You're trying to measure an ant-fart in a hurricane.
Second, it's basically the same code whichever way you write it.
Rather than trying to rationalise the instruction count, just count them directly.
Code:
#include <stdio.h>
void foo ( int numbers[], int len ) {
for (int i = 0; i < len; i++) {
printf("%d\n", numbers[i]);
}
}
void bar ( int numbers[], int len ) {
for (; len > 0; --len) { printf("%d\n", *numbers++); }
}
Then compile with -S and other flag(s) of your choice.
Code:
$ gcc -S foo.c
$ less foo.s
$ gcc -S -O2 foo.c
$ less foo.s
By the time the optimiser has had a go at them both, the loops are essentially the same.

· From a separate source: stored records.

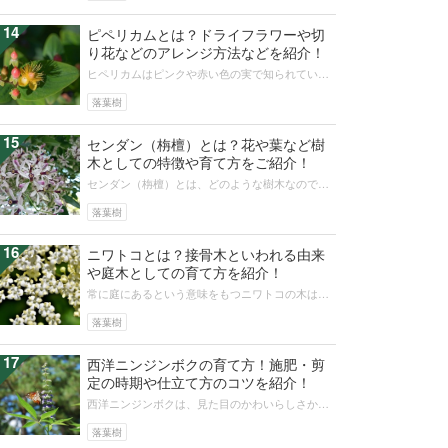
14
ピペリカムとは？ドライフラワーや切
り花などのアレンジ方法などを紹介！
ヒペリカムはピンクや赤い色の実で知られてい
て、さまざまなアレンジメントで使われていま
す。黄色い花のほうが出回る機会が少ない...
落葉樹
15
センダン（栴檀）とは？花や葉など樹
木としての特徴や育て方をご紹介！
センダン（栴檀）とは、どのような樹木なのでし
ょうか。センダンの木の形や葉、開花時期や香
り、実の特徴や花言葉についてまとめま...
落葉樹
16
ニワトコとは？接骨木といわれる由来
や庭木としての育て方を紹介！
常に庭にあるという意味をもつニワトコの木は、
花も実も樹皮も根も、健康維持にうれしい効能が
期待できるといわれます。一家の保健...
落葉樹
17
西洋ニンジンボクの育て方！施肥・剪
定の時期や仕立て方のコツを紹介！
西洋ニンジンボクは、見た目のかわいらしさか
ら、女性を中心に人気を集めている植物です。こ
の記事では西洋ニンジンボクの育て方や...
落葉樹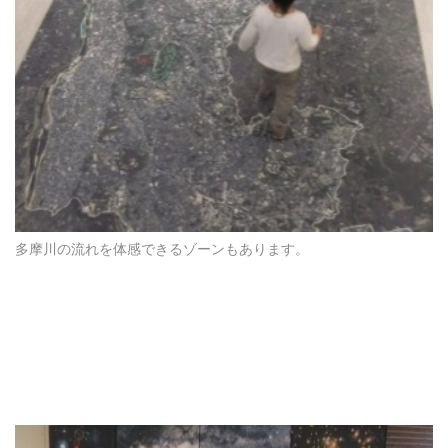
多摩川の流れを体感できるゾーンもあります。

The code you write should follow what you would naturally write.
In that respect,
for (int i = 0; i < len; i++) has far fewer surprises than
for (; len_cpy > 0; --len_cpy)
If you try to be too clever, you might just end up confusing the optimiser and coming out worse than if you'd just stuck to the plain and simple.
Focus your efforts on choosing the best algorithms and data structures for the problem at hand, and leave the micro-management to the compiler.
No amount of loop reformatting or compiler optimisation flags will save you if you choose 'bubblesort' instead of 'quicksort'.